OBJECTIF DE L'EXERCICE
Restituez à l'identique le passage de l'extrait consacré aux événements de Madagascar, depuis « Profitant de ce » jusqu'à « administratifs et techniques). » inclus.

EXTRAIT DE PAGE
>>>>>
D’emblée, Tiébilé Dramé lit l’ultime ordonnance prise par Ravalomanana. À peine a-t-il achevé que le maire de Tana lance violemment : « Je n’accepterai jamais cela ! » Et son Premier ministre de renchérir : « Gardez votre papier ! Cela vous fera un souvenir des vacances que vous avez passées à Madagascar. » TGV se lève et quitte la salle. S’ensuit une confusion générale qui va durer plus de vingt minutes.

Profitant de ce flottement, une poignée de sous-officiers mutins investissent la salle, arme au poing, pour manifester leur opposition au directoire. À leur tête, le commandant Charles Randrianasoavina exige que le pouvoir soit confié à Andry Rajoelina. Sentant le vent tourner, l’ex-Premier ministre Norbert Ratsirahonana – véritable mentor de TGV – décide de quitter les lieux : « Ça pourrait barder », dit-il aux journalistes présents à l’extérieur de l’enceinte. Finalement, religieux et diplomates évacuent l’épiscopat, laissant les militaires entre eux. Les mutins se saisissent alors des officiers censés faire partie du directoire et les embarquent pour la prison militaire du Capsat (Corps des personnels et des services administratifs et techniques).
<<<<<
DONNÉES FOURNIES
>>>>>
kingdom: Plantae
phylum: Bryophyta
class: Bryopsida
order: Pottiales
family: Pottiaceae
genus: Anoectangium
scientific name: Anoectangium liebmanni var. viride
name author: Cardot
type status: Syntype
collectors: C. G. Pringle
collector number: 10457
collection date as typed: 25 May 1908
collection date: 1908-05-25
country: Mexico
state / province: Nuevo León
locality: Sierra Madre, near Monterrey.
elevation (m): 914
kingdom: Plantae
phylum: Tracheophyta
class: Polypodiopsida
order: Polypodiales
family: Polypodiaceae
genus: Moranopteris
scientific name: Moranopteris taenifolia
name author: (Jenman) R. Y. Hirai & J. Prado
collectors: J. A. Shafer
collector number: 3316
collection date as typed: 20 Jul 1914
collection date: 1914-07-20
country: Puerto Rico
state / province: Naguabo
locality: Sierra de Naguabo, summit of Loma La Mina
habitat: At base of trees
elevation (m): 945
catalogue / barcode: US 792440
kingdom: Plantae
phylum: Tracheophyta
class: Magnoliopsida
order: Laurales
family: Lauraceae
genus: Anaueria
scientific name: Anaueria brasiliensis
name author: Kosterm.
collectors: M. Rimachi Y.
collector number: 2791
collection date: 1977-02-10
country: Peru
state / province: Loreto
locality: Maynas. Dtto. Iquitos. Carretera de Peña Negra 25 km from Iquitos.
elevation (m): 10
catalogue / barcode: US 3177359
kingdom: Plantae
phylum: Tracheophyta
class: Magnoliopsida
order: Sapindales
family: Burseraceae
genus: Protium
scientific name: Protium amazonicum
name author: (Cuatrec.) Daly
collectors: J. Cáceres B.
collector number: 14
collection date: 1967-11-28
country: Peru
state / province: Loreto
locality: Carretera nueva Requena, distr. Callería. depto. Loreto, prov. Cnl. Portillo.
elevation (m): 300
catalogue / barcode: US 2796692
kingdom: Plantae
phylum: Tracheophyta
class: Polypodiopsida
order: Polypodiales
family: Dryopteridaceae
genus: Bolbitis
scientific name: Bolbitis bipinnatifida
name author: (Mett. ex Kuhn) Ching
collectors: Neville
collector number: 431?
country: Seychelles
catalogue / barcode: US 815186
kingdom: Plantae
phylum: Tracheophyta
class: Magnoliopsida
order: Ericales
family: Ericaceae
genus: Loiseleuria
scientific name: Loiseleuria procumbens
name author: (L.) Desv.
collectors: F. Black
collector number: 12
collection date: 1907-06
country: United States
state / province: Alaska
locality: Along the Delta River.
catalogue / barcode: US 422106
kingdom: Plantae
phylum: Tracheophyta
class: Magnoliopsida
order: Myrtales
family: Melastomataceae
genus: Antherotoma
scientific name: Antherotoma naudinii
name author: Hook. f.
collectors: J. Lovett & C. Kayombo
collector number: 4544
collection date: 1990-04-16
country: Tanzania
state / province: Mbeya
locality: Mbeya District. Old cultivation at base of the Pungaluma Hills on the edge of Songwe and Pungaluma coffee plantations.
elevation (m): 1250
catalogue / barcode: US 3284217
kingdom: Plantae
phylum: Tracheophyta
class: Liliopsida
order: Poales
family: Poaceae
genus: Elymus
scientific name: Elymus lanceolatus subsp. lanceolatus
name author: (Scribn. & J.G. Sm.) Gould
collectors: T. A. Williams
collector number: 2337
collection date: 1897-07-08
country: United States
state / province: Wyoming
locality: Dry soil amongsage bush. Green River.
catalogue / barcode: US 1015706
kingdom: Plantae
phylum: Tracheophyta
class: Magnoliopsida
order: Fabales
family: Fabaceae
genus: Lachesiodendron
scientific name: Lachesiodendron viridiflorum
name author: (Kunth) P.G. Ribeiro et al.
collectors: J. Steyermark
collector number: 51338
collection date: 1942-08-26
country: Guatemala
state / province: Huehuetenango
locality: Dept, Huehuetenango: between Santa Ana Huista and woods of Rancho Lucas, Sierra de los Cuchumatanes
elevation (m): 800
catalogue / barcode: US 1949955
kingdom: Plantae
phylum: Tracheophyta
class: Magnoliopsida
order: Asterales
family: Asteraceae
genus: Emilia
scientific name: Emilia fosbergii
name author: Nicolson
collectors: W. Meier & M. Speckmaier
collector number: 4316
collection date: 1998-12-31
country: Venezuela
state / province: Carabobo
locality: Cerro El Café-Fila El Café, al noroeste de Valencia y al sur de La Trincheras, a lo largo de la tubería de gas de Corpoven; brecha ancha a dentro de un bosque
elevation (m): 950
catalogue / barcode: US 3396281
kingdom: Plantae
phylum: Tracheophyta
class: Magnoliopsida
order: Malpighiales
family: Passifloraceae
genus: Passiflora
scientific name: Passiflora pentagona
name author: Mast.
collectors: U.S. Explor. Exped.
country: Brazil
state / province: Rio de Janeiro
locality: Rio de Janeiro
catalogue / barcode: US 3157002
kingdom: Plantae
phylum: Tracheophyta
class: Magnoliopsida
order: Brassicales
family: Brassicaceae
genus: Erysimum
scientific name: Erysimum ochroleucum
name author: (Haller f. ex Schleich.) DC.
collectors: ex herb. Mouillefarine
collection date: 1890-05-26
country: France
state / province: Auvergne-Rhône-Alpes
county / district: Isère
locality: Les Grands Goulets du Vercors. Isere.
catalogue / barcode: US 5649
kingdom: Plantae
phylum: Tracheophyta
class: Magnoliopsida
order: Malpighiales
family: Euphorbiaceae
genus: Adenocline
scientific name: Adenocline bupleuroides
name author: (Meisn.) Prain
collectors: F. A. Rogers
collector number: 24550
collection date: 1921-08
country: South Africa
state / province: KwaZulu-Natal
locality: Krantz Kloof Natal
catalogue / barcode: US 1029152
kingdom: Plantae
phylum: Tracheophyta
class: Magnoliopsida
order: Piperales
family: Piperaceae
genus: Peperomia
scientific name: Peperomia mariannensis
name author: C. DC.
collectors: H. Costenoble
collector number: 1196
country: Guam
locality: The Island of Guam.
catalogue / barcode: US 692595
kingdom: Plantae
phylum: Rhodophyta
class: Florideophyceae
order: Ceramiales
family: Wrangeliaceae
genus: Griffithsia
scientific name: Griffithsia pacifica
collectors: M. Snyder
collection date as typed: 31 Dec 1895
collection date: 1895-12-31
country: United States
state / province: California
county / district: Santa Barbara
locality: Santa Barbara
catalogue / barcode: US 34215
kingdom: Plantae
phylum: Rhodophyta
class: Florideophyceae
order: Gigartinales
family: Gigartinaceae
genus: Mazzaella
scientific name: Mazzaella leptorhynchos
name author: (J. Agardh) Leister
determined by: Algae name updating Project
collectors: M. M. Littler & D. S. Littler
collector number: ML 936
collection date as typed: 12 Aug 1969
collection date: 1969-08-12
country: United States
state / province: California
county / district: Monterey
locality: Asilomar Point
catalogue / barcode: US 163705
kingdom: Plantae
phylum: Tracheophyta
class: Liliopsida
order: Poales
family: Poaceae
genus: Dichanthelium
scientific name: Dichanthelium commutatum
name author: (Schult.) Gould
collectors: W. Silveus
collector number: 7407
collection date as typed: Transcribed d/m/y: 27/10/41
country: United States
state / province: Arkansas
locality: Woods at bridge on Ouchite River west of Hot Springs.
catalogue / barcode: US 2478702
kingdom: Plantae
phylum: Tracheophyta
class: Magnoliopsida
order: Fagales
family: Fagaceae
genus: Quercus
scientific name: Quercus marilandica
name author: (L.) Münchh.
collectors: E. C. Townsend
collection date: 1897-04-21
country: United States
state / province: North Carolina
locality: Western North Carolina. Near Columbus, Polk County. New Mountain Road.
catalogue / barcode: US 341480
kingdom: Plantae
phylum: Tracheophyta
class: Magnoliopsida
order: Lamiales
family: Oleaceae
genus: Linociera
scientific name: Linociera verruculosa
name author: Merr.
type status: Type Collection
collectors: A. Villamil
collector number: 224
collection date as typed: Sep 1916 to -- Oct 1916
<<<<<
RÉSULTAT DE L'EXERCICE
Profitant de ce flottement, une poignée de sous-officiers mutins investissent la salle, arme au poing, pour manifester leur opposition au directoire. À leur tête, le commandant Charles Randrianasoavina exige que le pouvoir soit confié à Andry Rajoelina. Sentant le vent tourner, l’ex-Premier ministre Norbert Ratsirahonana – véritable mentor de TGV – décide de quitter les lieux : « Ça pourrait barder », dit-il aux journalistes présents à l’extérieur de l’enceinte. Finalement, religieux et diplomates évacuent l’épiscopat, laissant les militaires entre eux. Les mutins se saisissent alors des officiers censés faire partie du directoire et les embarquent pour la prison militaire du Capsat (Corps des personnels et des services administratifs et techniques).